● **Work instructions**
Look through the entries for the line containing "wall art: present [298,127,345,171]". Then output that line and every line after it, exactly, to the end.

● **Entries provided**
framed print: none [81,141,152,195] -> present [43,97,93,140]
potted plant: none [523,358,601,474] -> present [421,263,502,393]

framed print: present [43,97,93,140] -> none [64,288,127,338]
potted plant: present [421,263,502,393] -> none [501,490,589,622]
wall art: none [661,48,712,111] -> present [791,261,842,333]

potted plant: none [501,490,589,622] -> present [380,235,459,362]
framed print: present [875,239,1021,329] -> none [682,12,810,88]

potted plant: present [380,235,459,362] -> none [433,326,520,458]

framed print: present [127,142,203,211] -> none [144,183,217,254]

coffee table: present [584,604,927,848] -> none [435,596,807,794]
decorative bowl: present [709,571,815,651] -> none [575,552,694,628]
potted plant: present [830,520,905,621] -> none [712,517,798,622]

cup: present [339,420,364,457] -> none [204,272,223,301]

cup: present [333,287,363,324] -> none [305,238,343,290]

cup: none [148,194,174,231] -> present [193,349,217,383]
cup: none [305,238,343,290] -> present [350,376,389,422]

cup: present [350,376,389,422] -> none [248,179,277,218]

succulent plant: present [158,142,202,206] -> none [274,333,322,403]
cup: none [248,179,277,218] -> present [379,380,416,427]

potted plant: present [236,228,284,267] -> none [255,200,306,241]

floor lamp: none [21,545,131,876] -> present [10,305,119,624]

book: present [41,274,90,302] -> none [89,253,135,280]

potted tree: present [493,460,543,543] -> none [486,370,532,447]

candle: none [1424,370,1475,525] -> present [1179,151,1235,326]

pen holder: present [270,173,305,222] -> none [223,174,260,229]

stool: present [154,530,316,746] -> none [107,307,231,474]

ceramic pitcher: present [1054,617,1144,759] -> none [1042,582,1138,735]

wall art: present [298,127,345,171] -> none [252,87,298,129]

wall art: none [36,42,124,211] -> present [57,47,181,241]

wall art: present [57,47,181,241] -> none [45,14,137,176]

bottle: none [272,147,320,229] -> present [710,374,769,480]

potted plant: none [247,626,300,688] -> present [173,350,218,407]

● **Reply**
wall art: present [298,127,345,171] -> none [252,87,298,129]

wall art: none [36,42,124,211] -> present [57,47,181,241]

wall art: present [57,47,181,241] -> none [45,14,137,176]

bottle: none [272,147,320,229] -> present [710,374,769,480]

potted plant: none [247,626,300,688] -> present [173,350,218,407]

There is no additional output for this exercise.